Copyright 2002 The Atlanta Journal-Constitution
The Atlanta Journal-Constitution
August 30, 2002 Friday Home EditionSECTION: Editorial; Pg. 21A
LENGTH: 572 words
HEADLINE: OUR
OPINIONS: No reason strong enough for a Title IX takedown
SOURCE: AJC
BODY:When Agnus Berenato graduated from high school in 1975 as an all-star
athlete, there were virtually no sports scholarships for women. One of 10
children of a widowed mother, her only option was to go to France and play
basketball professionally.
A few years later came a
phone call from the women's basketball coach at the University of North
Carolina, and, "He started talking to me about this thing called Title IX."
She came home, played brilliantly for UNC, became a coach
and is now running the women's basketball program at Georgia Tech. She is paid
as much as her male counterpart and coaches girls recruited from around the
country with full scholarships.
"Basketball gave me
everything in my life except my husband and children," she said.
She and other women and girls who finally have a chance to play sports
and go to college are the reason why
enforcement of Title IX
must remain strong, despite challenges from some male athletes who claim they
are being penalized by it.
This week, at a hearing on
whether the
enforcement of Title IX should be weakened,
Berenato listened to a number of male wrestlers and their coaches lamenting that
their college programs had been cut. Their universities had told them they were
eliminating male athletes to keep the correct ratio with women athletes to
comply with Title IX.
Indeed, the National Wrestling
Coaches Association and others have filed suit against the U.S. Department of
Education, claiming that Title IX requires quotas and that women are not as
interested in sports as men. They want the federal government to eliminate a
requirement that aims at having the ratio of women athletes reflect the ratio of
women enrolled in the school.
The case is pending;
meanwhile President Bush asked his education secretary to appoint a commission
to study the effects of
Title IX and consider whether the
enforcement regulations should be changed.
They
should not. The wrestlers' argument that they have suffered pales in comparison
to the good Title IX has done for so many women and girls. It may be easier for
a university to say
Title IX required the cut, but there is
nothing in the law or the
enforcement guidelines that would require
cutting men's teams. In fact, while
Title IX helped increase
the number of female athletes by more than 400 percent, the number of male
athletes also rose by more than 20 percent.
Female
athletes still represent only 70 percent of the number of male athletes, and for
every dollar spent on women's athletics, $3 is spent on men's.
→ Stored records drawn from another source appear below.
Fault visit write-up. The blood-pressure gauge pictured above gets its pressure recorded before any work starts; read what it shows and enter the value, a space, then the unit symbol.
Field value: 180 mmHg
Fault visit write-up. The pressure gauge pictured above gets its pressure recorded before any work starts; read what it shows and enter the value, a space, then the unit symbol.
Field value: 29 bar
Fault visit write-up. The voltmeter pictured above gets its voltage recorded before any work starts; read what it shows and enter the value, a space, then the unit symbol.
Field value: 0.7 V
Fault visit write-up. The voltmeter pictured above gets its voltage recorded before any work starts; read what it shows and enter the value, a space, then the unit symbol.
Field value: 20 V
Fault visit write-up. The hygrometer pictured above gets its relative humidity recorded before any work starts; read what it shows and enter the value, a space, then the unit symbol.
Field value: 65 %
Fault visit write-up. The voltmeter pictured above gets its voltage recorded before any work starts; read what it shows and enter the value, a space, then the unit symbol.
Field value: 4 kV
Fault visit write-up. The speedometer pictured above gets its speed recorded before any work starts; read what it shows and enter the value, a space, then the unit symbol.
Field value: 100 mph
Those colleges
cutting male athletes are blaming high-level budget decisions on Title IX. The
simple truth is, however, that those athletic departments are often funneling
more and more money into big men's sports such as football and basketball.
Only 6 percent of high school athletes of either gender
will get those precious spots on collegiate teams, those scholarships that so
often make a college education possible. No reason is compelling enough to
challenge the right of women to have an equal shot at those gems.
And if the president's commission comes back with a
recommendation otherwise, he may find himself dealing with the fury of 52
percent of the voting public. Title IX helped many women play on high-school
teams and go to college; their daughters are now playing high-school sports.
Weakening support of this landmark law will not escape their notice.